My father was involved in genealogy for many years. After he passed away I was going through his things and came across a soft piece of cotton cloth wrapped around a collection of tintypes and dry plates. Although most of the photographs were unidentified, these were obviously all relatives of mine. The photos dated from about 1865 to around 1885. I took the bundle home, where it sat neglected on a shelf for many years. Guilt eventually got the better of me: I decided to pay tribute to these mostly unidentified kin, to acknowledge their joys and sorrows, their times of success and prosperity and their times hardship.
I decided to make an accordion-folded book with the photographs on one side. Using hand-set lead type (Greeting Monotone font) I identified each relative. Here are some sample spreads...

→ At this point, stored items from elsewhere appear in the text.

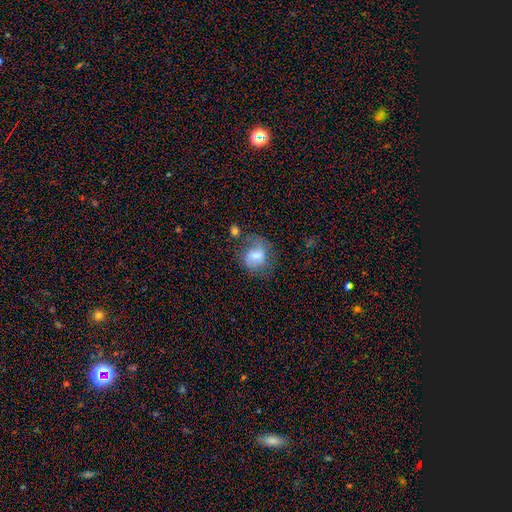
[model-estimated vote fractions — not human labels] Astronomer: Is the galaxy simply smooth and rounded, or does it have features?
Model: smooth — 52% (runner-up: featured or disk, 37%).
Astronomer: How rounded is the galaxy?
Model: round — 52% (runner-up: in between, 46%).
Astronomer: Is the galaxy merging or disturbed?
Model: none — 48% (runner-up: minor disturbance, 25%).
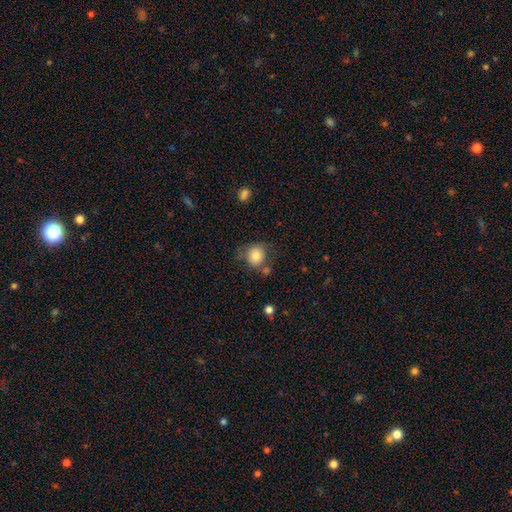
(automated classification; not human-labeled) Smooth or featured? Predicted: smooth (p=0.80). How rounded? Predicted: round (p=0.83). Merging? Predicted: none (p=0.63).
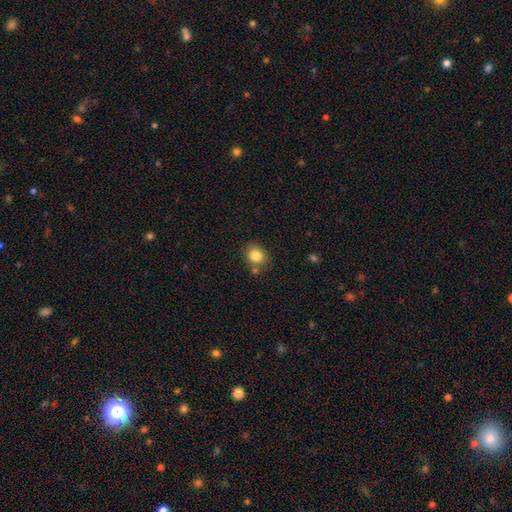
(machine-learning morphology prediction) Overall: smooth (83%). How rounded: round (73%). Merging: none (73%).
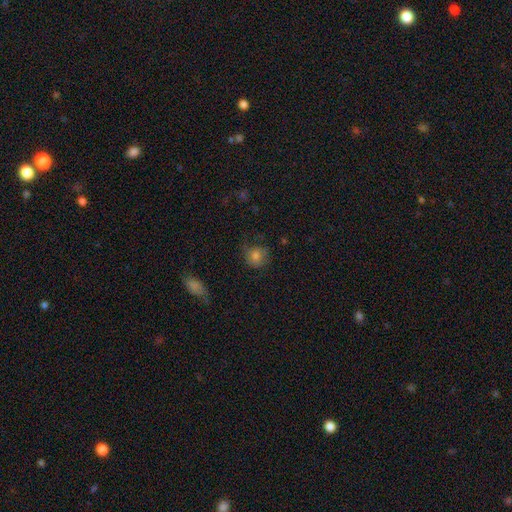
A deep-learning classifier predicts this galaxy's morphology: This is likely a smooth galaxy (75%). How rounded: likely round (75%). Merging: possibly none (60%).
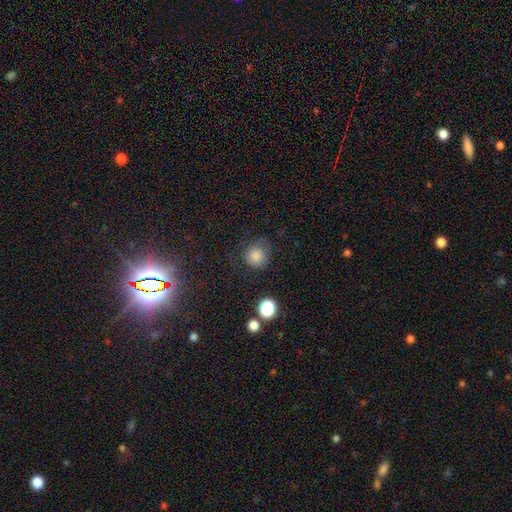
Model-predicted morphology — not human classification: This appears to be a smooth galaxy with no disk features (81%) that is round (88%). Merging: none (69%).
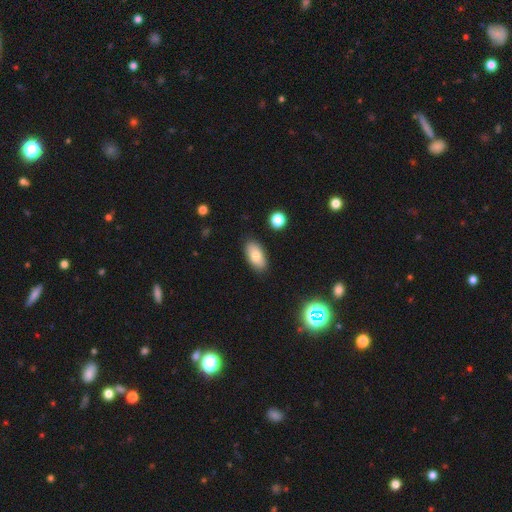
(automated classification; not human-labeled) smooth_or_featured: smooth (p=0.78) [alt: featured or disk p=0.14]
how_rounded: in between (p=0.92) [alt: cigar-shaped p=0.04]
merging: none (p=0.86) [alt: minor disturbance p=0.10]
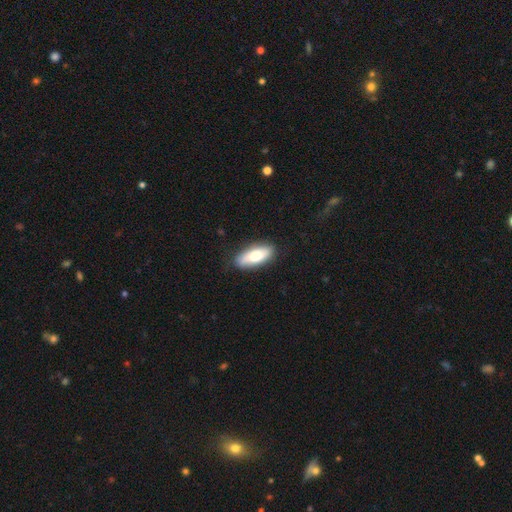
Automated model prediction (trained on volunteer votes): smooth 67%, featured or disk 28%, star or artifact 6%. Down the decision tree: how rounded — in between (80%); merging — none (84%).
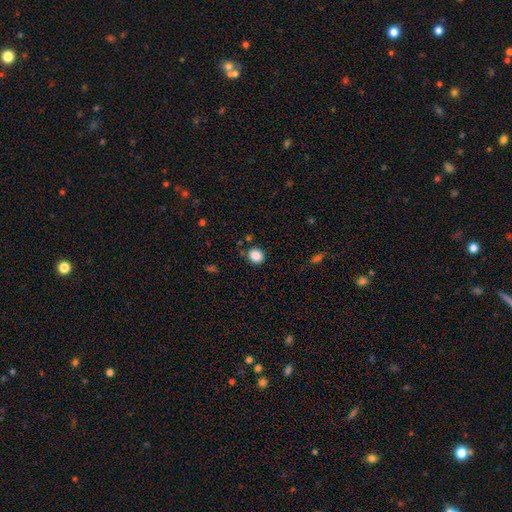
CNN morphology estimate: This appears to be a smooth galaxy with no disk features (88%) that is round (69%). Merging: none (84%).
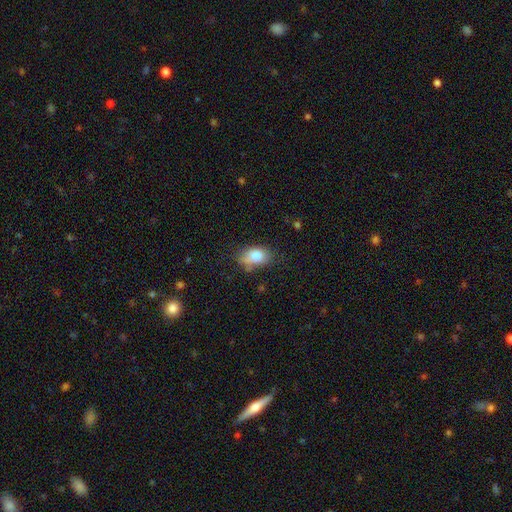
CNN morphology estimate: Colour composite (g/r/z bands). It shows a smooth galaxy with no disk features (82%) that is in between round and cigar-shaped (85%). Merging: none (57%).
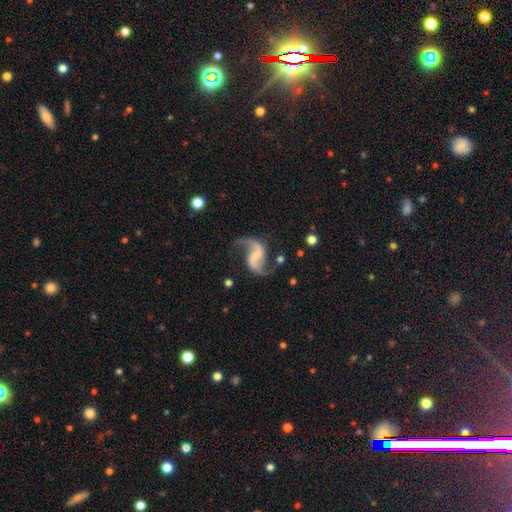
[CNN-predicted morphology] The model was most divided on "bar": weak: 46%, no: 31%, strong: 23%. Remaining: edge-on disk — no (98%); spiral arms — yes (97%); spiral arm count — 2 (94%); smooth or featured — featured or disk (91%); spiral winding — loose (75%); merging — none (73%); bulge size — small (46%).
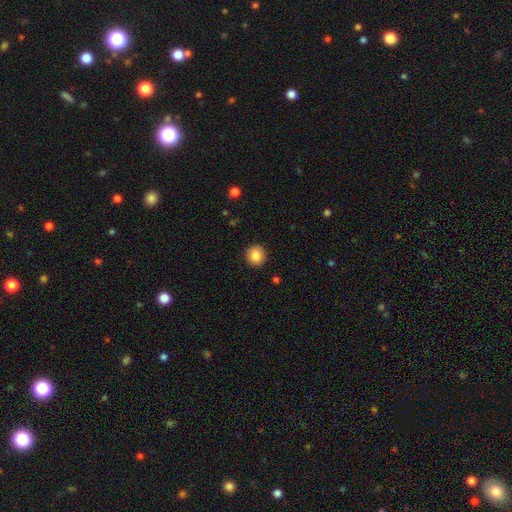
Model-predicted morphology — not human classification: smooth_or_featured: smooth (p=0.85) [alt: star or artifact p=0.09]
how_rounded: round (p=0.92) [alt: in between p=0.07]
merging: none (p=0.91) [alt: minor disturbance p=0.06]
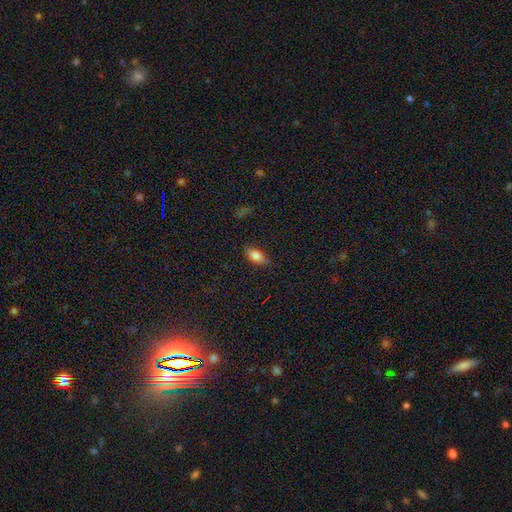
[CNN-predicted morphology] smooth-or-featured: smooth: 80% | featured or disk: 11% | star or artifact: 9%
  how-rounded: in between: 86% | cigar-shaped: 9% | round: 5%
  merging: none: 80% | minor disturbance: 15% | major disturbance: 3% | merger: 1%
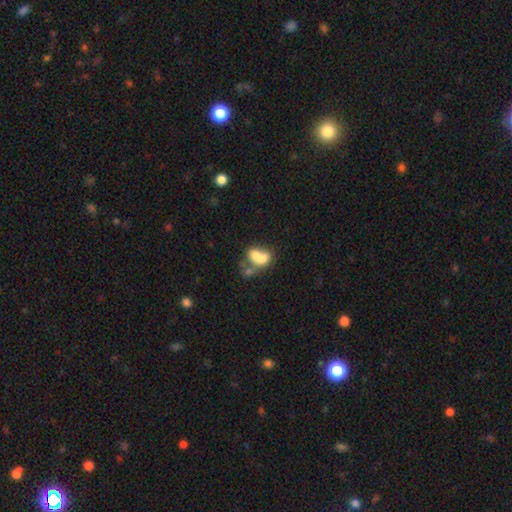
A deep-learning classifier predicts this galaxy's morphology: This appears to be a smooth galaxy with no disk features (64%) that is in between round and cigar-shaped (62%). Merging: merger (66%).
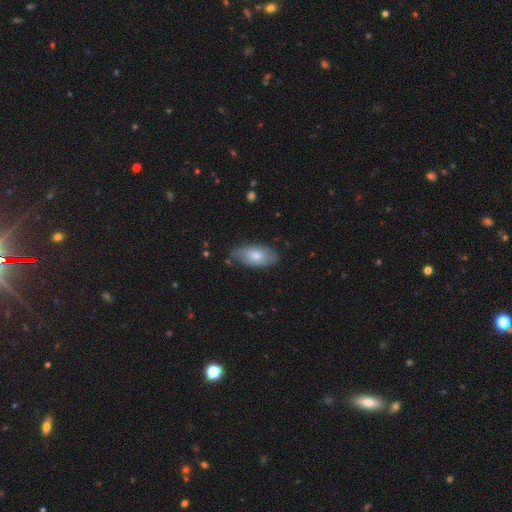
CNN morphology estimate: Q: Smooth or featured?
A: smooth (69%); runner-up: featured or disk (26%)
Q: How rounded?
A: in between (92%); runner-up: cigar-shaped (5%)
Q: Merging?
A: none (64%); runner-up: minor disturbance (28%)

|Capt. A.M. and Mary Phillips||Minerva Hemingway Byron||Edward Adelbert Phillips|
|Benjamin King||unknown relative||unknown relative|
On the other side are two letters that my father collected while doing his genealogical research. One is a letter from my great-great grandfather Gideon Ellis to my grandfather Ben Phillips and his cousin Mort. Written in 1898 the letter captures the exuberance and optimism of the times, and the sense of humor that was so valued on the Phillips/Ellis side of my family. The letter begins...
Big Mining Deal
Gideon Ellis, who is at present at Colorado Springs, Colo. is trying to interest his two grandsons, Ben Phillips and Mort Dunlap, aged two and five years, respectively, in a big deal at Cripple Creek and writes the following to Ben, who has already made several successful land deals.
The letter concludes...
Take the 7:30 train to Delmar, board the Colorado Special and you will be here the next day. I will be at the depot, but you must not recognize me, as the police are on! We will go to Cripple Creek in a private conveyance and let the old folks at home whistle. Bring “Cooney” and “Sport,” also a good big Winchester, skinning knives, picks, drills, dirk knives, lots of tobacco, pipes, quinine, Dover’s powders, and a few flasks of old peach brandy stuck down in your overcoat pockets would serve as ballast and might add materially to the gravity of the occasion. Put on your best togs, get heavy-soled, long-legged boots and each a light-colored stovepipe hat. People here may think that Dewey and Samson have come.
Yours in Secrecy
The first spread of the 1898 letter from my great-great grandfather to my grandfather. I used instant coffee to age the paper. The font is Emily Austin from Three Islands Press. (Click here for the complete transcript of the letter.)
I used advertising and catalog covers from 1898 to capture the exhuberance of that period.
The 1898 letter represents joy, happiness, prosperity and contentment. I also wanted to capture the opposite suite of emotions in this family tribute: sadness, dispair, loneliness. To do this I used a letter written in 1862 by Jacob Ellis to his brother Gideon (my great-great uncle and great-great grandfather respectively). Jacob had enlisted in the Civil War August 5, 1862 in Company K, 24th Inf. Reg. from Jones County Iowa. He was 17 years old at the time and had never been away from home before his enlistment. Here are some excerpts from his letter.
This is a lonesom evening for me...I've been looking at the moon thinking while viewing its golden color that the eyes of those who I think so much of were viewing the same. Nothing looks as good as home...Gid when I think of the chance I stand to never get back I tell you it brings no very plesant thoughts over me ...
Jacob died of Typhoid fever in a camp in Helena, Arkansas a year later, never having returned to his beloved family in Iowa again. He was only 18 years old.
I used advertisements, maps, political cartoons and other graphics from Harper's Weekly to accompany the 1862 letter. Harper's Weekly was the most widely read journal in the United States throughout the period of the Civil War.
I used hand-marbled paper from Claire Guillot in France for the endpapers. I used natural cork for the book case and slipcover. The completed book...
I was surprisingly immersed in the mid- to late-1800s while doing this project, so much so that I actually found it difficult to finish the book and have to say good-bye to these relatives I'd learned to admire.